Waterford are raging favourites to progress against the side managed by fellow Deiseman Kevin Ryan, but Derek McGrath, as one would expect, will be giving that zero consideration this week.
“I’m thinking no further than Saturday,” he stated. “I must have got 20 or so texts this morning telling me we were after getting a handy draw. Look, I only have to back two or so years to the League match in Tullamore where, personnel wise you had moreorless the same two teams playing each other, and we were seven points down in the first half and finding the going very tough. Thankfully, Shane Bennett got a goal for us just before half-time and we did end up turning around to win (by seven points) on a very windy afternoon at O’Connor Park. We can’t take anything for granted, nor should we. Offaly at home will not want to produce anything other than their best in front of their own supporters, and that’s why we will have to produce our best, because I don’t believe anything else will do for us.”

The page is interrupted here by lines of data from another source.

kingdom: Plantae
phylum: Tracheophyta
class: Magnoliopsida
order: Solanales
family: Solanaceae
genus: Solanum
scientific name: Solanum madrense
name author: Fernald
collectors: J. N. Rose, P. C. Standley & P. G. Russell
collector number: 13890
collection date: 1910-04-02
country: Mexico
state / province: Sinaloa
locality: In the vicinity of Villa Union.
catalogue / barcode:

Admitting it was a case of taking the Cork defeat “on the chin”, Derek McGrath added there had been “no meeting or anything additional” in terms of an internal management/panel review in the wake of the Thurles reversal.

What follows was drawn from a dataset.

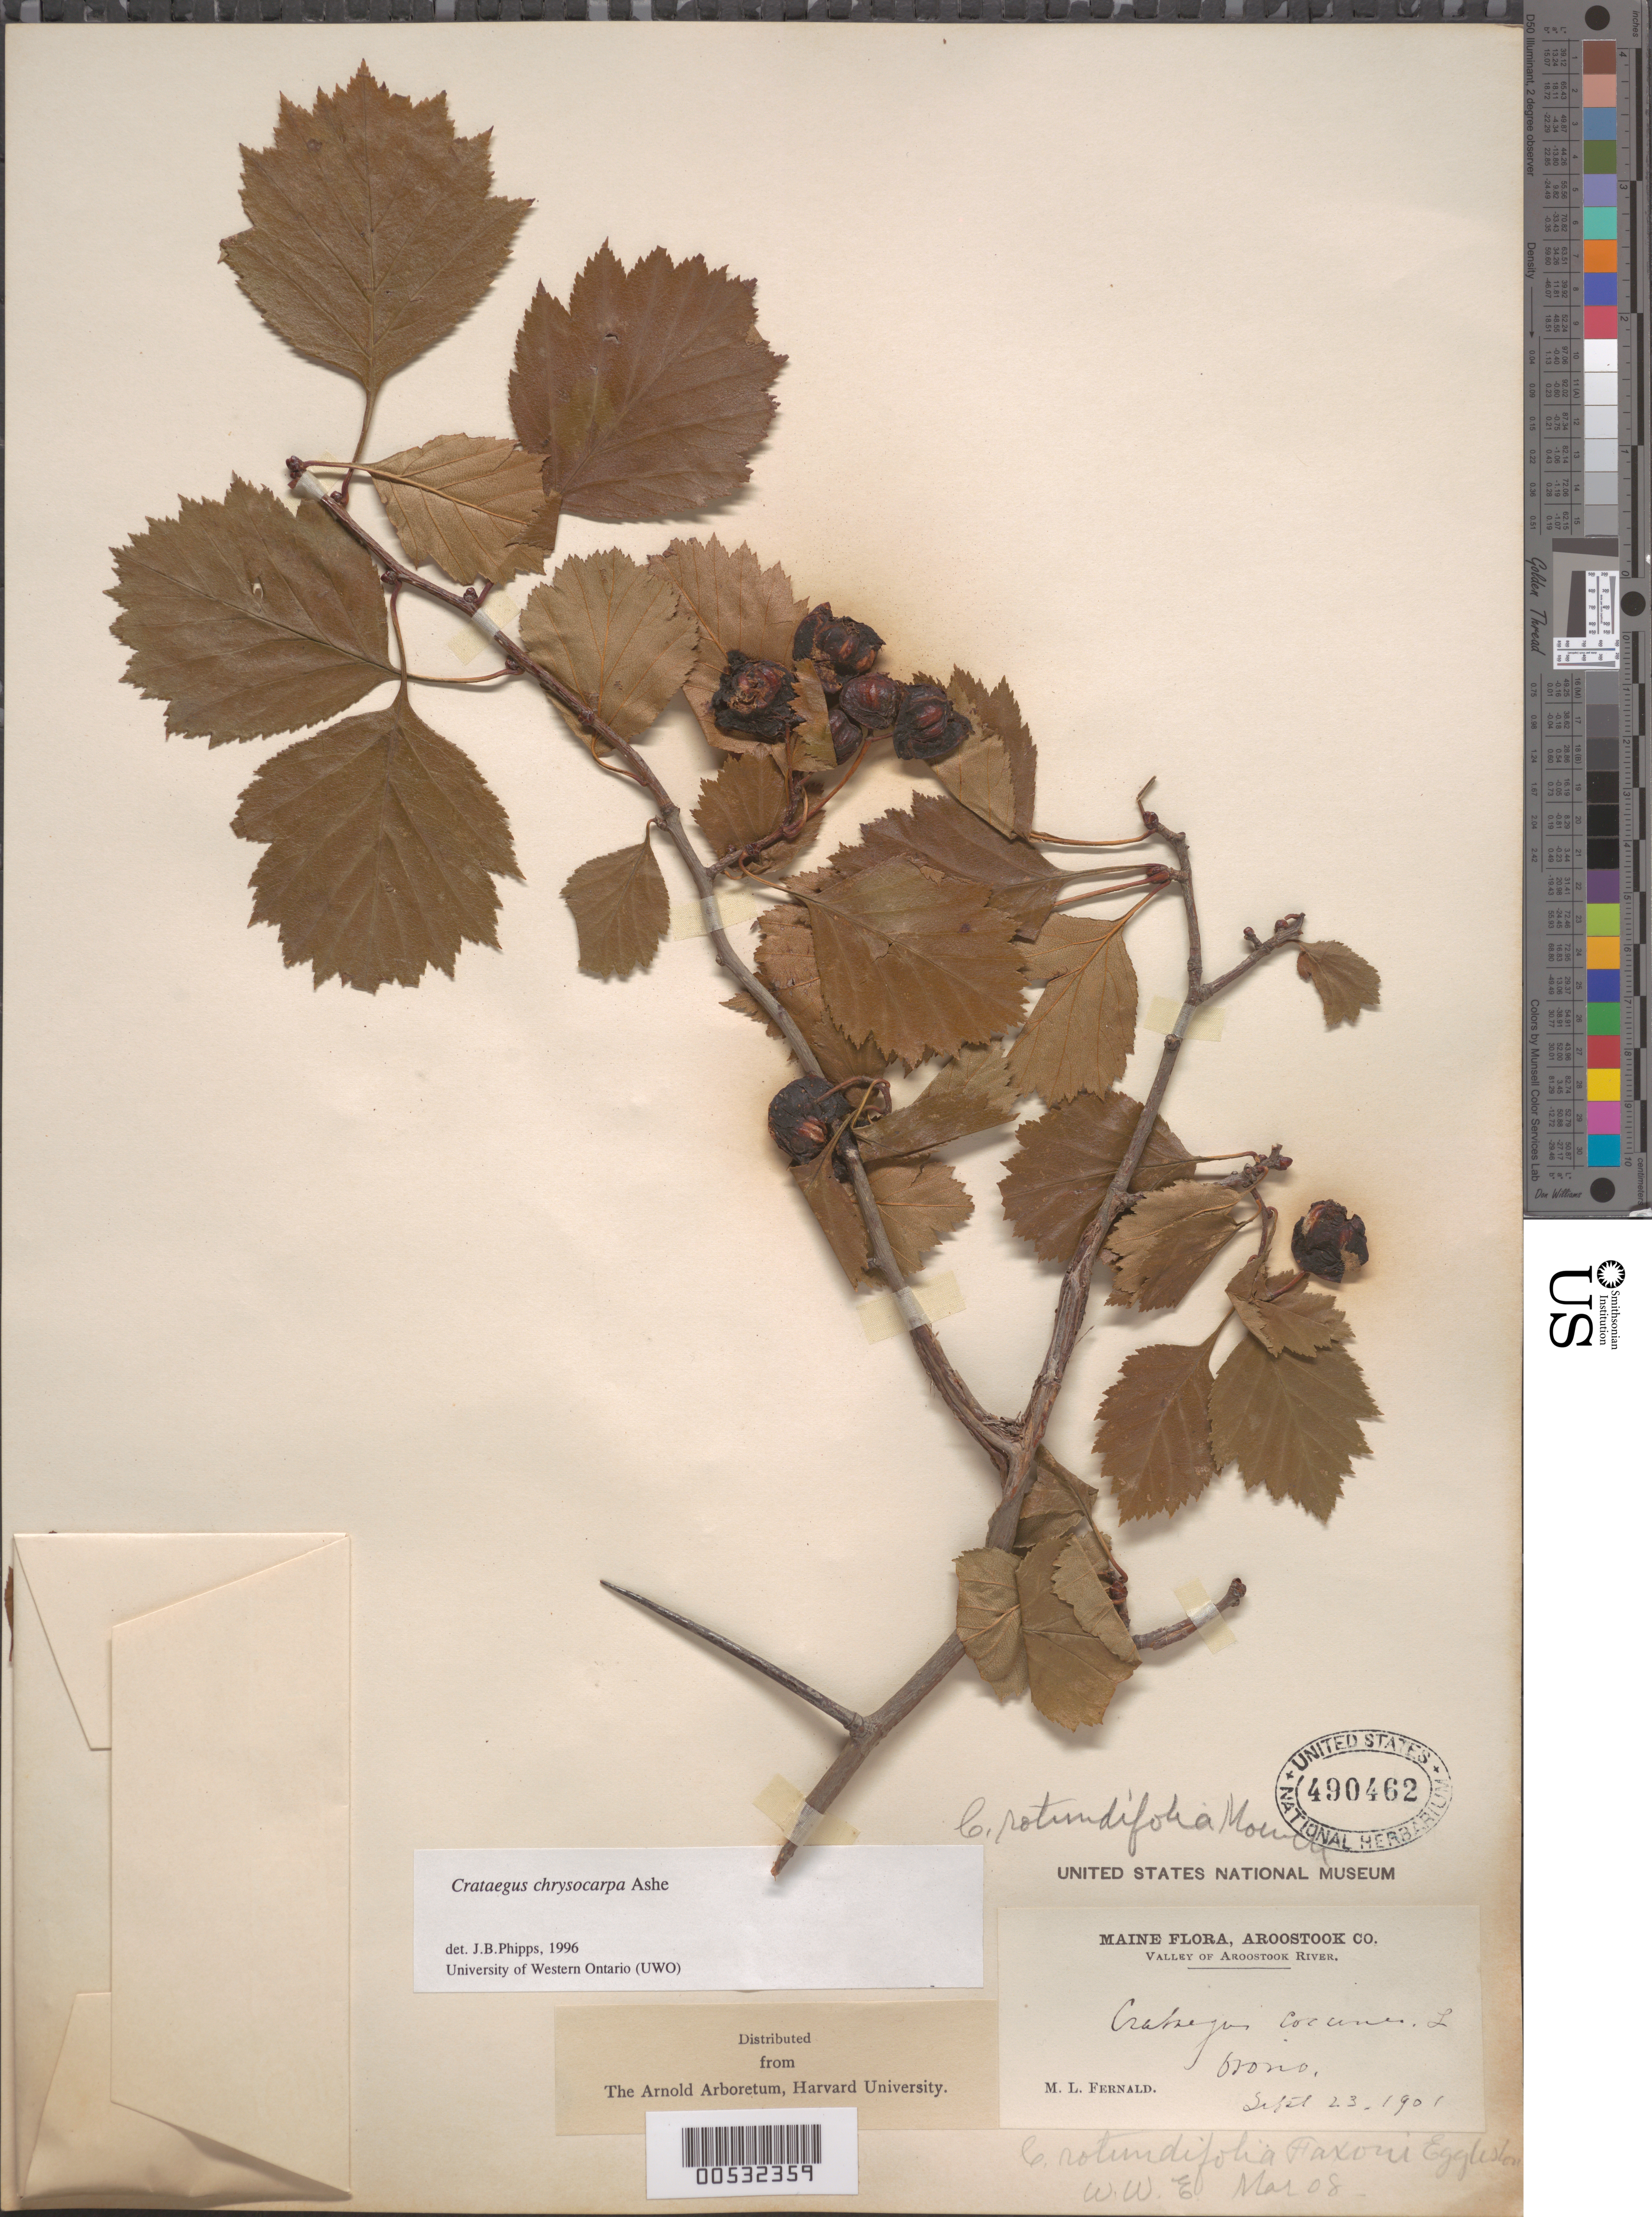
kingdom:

“Losing to Cork wasn’t cataclysmic. It was disappointing and we know we’re capable of so much more than what we produced on the day. We lost eight or nine key battles over the 70 minutes and if you lose that many battles, then it makes it very, very hard to ultimately push on and win the match. We know what we need to do but we also know how tough Offaly can make it for Waterford teams, going back to the League two years ago and the qualifier in 2013 in O’Connor Park. We have to go out and produce a performance, it’s as simple as that.”